The lyrics to Lean on me floated through the square sung by Keyo Morales, my wonderful Puerto Rican friend from Spanish Harlem. Keyo had a shaved head. He wore a hoop ear-ring (before men did such things), a tuxedo jacket over Army fatigues and red high top tennis shoes. I loved Keyo with all my heart, but so did ever other woman whoever met him, because Keyo’s love was universal, too big to be contained. Keyo sang because he wanted people to stop fighting and start smiling and dancing. His music opened their hearts.
What a lovely troupe of friends I traveled with that summer. My daughter, Kristen was there too, but I missed my son, who stayed with his disapproving father, my thankfully X-husband. Everyone welcomed Kristen as part of our traveling family.
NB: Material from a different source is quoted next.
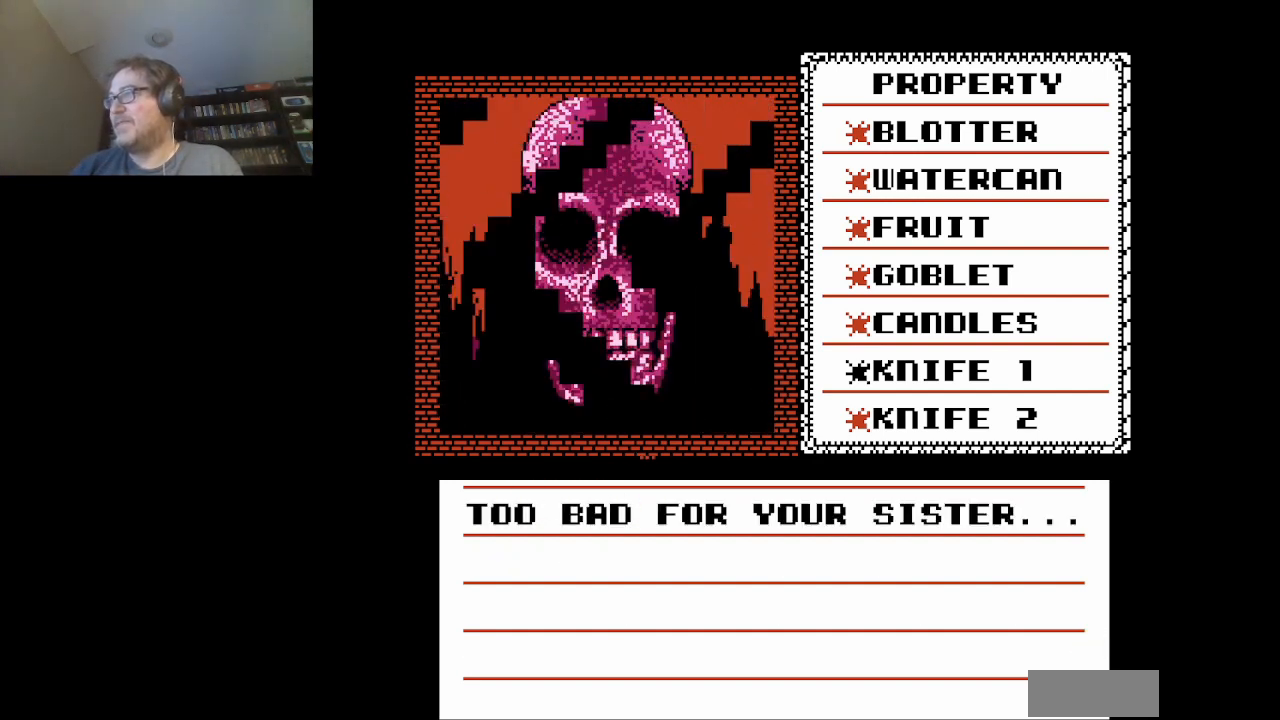
{"buttons": [], "events": []}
Eager customers formed lines around the block waiting for comfort, healing, and a view of their future from the woman in the blue velvet dress. I gave each person 15 minutes and they gave me $5, which actually meant something 30 years ago. After a long night of work I hid in the public restroom and counted my money. Great wads of five dollar bills made me rich. It was enough to get us an apartment for the summer and keep us in food. Transportation was provided by Keyo, who gave me a ride to Harvard Square each day on the handlebars of his bike, my nine year old daughter perched on the cross bars between his protective arms. Women were always lined up to see him when we arrived, but I was the only one coming and going on his handlebars.
When I hear dreamy loving music I remember that summer, the summer of being a nomad. How ironic that I led a gypsies life only blocks from the French Music School where I’d prepared for a career in opera. My life seemed to veer farther and farther from the mainstream every day.
Once I asked Keyo if he had ever done acid. “400 times,” he answered. Some part of me thought I should be worried, but it was the baldheaded man in red tennis shoes I felt most comfortable with. He was the person who taught me about love with no sexual expectations or conditions. Keyo was love. His life was loves statement and his music its expression. His audience recognized the lack of it in their own lives and flocked to him like a pied piper of the heart.
I returned to Portland in the fall on The Grey Rabbit Hippie Bus, all of us crowded together like bunched asparagus. No room to move or breathe. They let us out in California and we hitchhiked back to Portland. Keyo stayed. I heard he moved in with a Native American woman in the winter. I tried to imagine a female vast enough to encompass his energy and love.
I felt sad and more than a little jealous, yet I knew he’d been there as my teacher and deepest friend; holding him was like holding the wind.